Wounds from a friend can be trusted,
but an enemy multiplies kisses. Proverbs 27:6
We want to hear nice things about us. We want to know that people find us wise. We love to be loved.
Sometimes nice words aren’t nice. Sometimes nice words are the fresh cheese in a mousetrap, the sweet fruit laced with poison, the flattery before the knife in the ribs, the empty kisses.
Jesus understood this proverb very well.
I know. We think of Judas giving Jesus a kiss as a way of marking him on their last night alive. But earlier that week, in Matthew 22, Jesus is listening to complimentary words, fully aware of the knife behind them.
“Teacher,” they said, “we know you are a man of integrity and that you teach the way of God in accordance with the truth. You aren’t swayed by men, because you pay no attention to who they are.”
The speakers were, we read a couple sentences before, trying to trap Jesus. Their words are the setup before the slam.
Jesus knew. So he answered wisely.
But how can we know that someone is flattering for the kill, (since we are supposed to be learning from him how to live like him)?

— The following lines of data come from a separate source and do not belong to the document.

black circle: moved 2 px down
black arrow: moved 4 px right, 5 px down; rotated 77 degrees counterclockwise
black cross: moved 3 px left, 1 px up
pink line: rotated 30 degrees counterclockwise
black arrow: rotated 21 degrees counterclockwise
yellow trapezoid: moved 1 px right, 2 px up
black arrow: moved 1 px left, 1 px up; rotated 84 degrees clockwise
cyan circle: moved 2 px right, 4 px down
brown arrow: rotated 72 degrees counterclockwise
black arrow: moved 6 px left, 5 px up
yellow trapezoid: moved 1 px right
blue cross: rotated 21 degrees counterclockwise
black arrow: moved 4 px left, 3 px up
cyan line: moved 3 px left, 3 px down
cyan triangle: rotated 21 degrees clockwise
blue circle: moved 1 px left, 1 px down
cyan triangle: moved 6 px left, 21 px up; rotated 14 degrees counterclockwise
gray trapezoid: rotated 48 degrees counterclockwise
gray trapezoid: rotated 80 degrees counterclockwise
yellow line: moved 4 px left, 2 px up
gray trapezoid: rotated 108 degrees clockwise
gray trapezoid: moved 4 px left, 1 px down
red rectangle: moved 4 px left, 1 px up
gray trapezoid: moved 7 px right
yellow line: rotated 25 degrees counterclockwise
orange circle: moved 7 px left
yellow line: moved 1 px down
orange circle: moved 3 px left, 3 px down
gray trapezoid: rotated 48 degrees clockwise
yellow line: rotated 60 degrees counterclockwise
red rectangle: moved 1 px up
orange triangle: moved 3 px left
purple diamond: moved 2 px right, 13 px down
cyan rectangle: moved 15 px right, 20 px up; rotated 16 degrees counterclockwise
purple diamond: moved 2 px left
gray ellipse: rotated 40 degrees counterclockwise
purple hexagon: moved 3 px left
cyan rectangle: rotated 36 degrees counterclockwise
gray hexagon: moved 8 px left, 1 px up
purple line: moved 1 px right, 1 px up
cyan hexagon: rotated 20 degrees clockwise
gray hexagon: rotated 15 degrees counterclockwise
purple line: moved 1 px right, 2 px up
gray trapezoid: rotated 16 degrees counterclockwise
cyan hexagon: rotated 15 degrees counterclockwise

Because their understanding of his actions betrayed their misunderstanding. They say that Jesus pays no attention to who people are. That is incorrect. He merely wouldn’t acknowledge who they thought they were. He paid complete attention to the underdogs, the unloved, the outcasts, the children, the widows, the women, the shepherds, the possessed, the inquiring. In short, Jesus paid attention to the people who these men didn’t.
Their flattery betrayed their falsehood.
When you hear words of praise from someone who has been an enemy, Jesus offers a model. Pray for them, but don’t believe them.